The latest upload [1] of the Debian [2] hurd [3] package features a patch [4] by Ognyan Kulev which has support for ext2 partitions larger than 2 GB on 32bit systems. Over the last years, this limit had become an annoying issue of the GNU/Hurd system, so this change represents an important milestone for the Debian GNU/Hurd port [5] with respect to user expectations. Although the patch has not yet been integrated by the upstream GNU Hurd maintainers, the Debian package maintainers consider it (after thorough testing) stable enough to warrant its inclusion into the Debian hurd package.
The original implementation of the ext2 file system translator simply mmap'ed the whole file system into its address space, which limited support to filesystems of no greater than approximately 2 GB on 32 bit architectures. At that time (the early 90s), this limit was no practical issue and the much simpler implementation strongly outweighed this shortcoming.

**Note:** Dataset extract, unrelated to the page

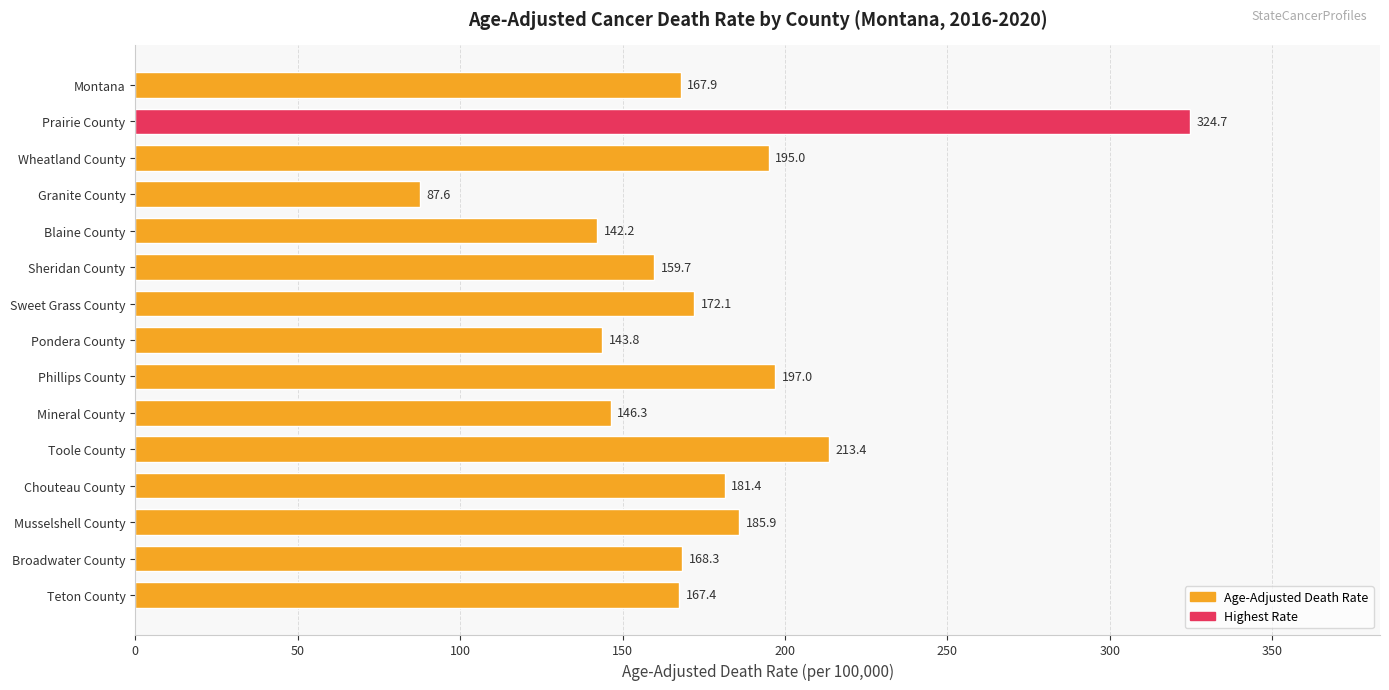

Reading top to bottom, transcribe all the data shown in this chart.

167.9	324.7	195.0	87.6	142.2	159.7	172.1	143.8	197.0	146.3	213.4	181.4	185.9	168.3	167.4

There have been several discussions on the re-design of the ext2fs translator among the Hurd developers over the years. The earlier ones were not held on publically archived lists, but summaries and reposts of the proposals by Thomas Bushnell, BSG and Roland McGrath can be found here [6] and here [7]. Later discussions [8] included a proposal [9] by Neal Walfield and subsequently a concrete implementation proposal [10] hashed out at a Hurd developer meeting in Karlsruhe in early 2003. In April 2003, Ognyan Kulev posted [11] the first alpha version of his patch. He released several more alpha versions after input [12] from Neal Walfield over the summer and then a first beta in late October. During that time, Ognyan also published [13] an extensive write-up of the design and implementation details of his patch, based on an early version. The general approach has been summarized by Neal as follows:
"By mapping the entire file system into memory, ext2fs was able to trivially calculate where metadata was located by simply adding the offset of the data on the partition to the base address of the memory map. In order to allow ext2fs to scale to larger partition sizes (i.e. those in which the partition could not be memory mapped in its entirety), a level of indirection has been introduced in the form of two hashes which map partition offsets to memory addresses and vice versa. When a block of metadata is accessed, the partition offset is looked up in the hash. If a corresponding address is not found, a mapping is created. In this way, the virtual address space is better used. This additional level of indirection is not neccessary on architectures where an address space is really sparse as the original implementation is sufficient and marginally faster."
After the beta release of the patch, things slowed down a bit until Neal took up Hurd development again last summer and began to thoroughly review [14] the interface changes in libpager, as well as comparing them to Thomas' [15] and Roland's [16] proposals, which resulted in further discussion. Ognyan changed his implementation slightly according to Neal's advice and later fixed some more bugs which surfaced when people starting to stress-test the code.
Although the details of the current implementation have not yet been approved (or even reviewed) by the Hurd maintainers (Thomas, Roland and Marcus Brinkmann) and thus the interface changes to libpager are not final, the Debian GNU/Hurd porters have decided that the practical gain in having support for large partitions outweighs the risks of diverging from upstream with respect to the well contained libpager interface.
Ognyan has also worked on an ext3fs translator as subject of his master thesis [17] (in bulgarian) and already released [18] the first version some tima ago, so further improvements can be expected in the future.